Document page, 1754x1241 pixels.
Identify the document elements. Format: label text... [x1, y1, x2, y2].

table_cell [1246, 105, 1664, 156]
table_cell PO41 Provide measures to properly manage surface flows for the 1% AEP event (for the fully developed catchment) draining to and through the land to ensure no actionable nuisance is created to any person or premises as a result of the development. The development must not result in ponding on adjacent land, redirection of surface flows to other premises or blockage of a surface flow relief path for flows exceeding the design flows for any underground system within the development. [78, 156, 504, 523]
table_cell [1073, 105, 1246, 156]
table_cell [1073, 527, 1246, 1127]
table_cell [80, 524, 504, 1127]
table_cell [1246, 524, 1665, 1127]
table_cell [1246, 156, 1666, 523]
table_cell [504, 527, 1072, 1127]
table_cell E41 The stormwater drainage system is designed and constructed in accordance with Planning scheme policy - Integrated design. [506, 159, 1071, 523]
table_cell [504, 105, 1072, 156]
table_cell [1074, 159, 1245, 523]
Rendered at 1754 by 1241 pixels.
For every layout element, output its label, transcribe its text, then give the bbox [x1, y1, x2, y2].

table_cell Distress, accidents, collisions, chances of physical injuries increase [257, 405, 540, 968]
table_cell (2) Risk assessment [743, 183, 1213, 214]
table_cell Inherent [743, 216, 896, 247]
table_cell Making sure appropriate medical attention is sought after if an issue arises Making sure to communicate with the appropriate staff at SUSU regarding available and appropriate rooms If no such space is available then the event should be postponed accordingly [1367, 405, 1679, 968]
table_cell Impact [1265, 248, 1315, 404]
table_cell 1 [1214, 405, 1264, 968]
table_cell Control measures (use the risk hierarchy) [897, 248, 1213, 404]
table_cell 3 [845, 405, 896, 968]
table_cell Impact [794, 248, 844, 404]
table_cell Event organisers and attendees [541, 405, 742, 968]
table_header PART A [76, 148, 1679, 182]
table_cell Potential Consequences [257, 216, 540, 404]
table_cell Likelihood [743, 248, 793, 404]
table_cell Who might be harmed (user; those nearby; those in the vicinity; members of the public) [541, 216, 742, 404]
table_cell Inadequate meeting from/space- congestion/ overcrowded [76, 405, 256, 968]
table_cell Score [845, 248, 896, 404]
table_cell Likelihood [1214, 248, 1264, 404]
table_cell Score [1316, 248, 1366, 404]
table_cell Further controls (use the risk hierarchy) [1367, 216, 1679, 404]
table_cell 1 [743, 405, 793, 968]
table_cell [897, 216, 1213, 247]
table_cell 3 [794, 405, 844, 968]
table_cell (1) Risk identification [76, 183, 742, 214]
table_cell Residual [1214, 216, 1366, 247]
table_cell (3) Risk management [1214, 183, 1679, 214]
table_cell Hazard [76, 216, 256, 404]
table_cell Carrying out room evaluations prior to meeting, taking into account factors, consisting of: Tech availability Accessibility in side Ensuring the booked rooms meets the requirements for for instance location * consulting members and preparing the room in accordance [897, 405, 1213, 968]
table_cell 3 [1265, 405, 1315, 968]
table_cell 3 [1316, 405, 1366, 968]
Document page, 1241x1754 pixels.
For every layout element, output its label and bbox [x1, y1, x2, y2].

+ + + +

## [WRITTEN TASK]
Show the lines above that include "pixels".

## [SOLUTION FOR THIS TASK]
Document page, 1754x1241 pixels.
Rendered at 1754 by 1241 pixels.
Document page, 1241x1754 pixels.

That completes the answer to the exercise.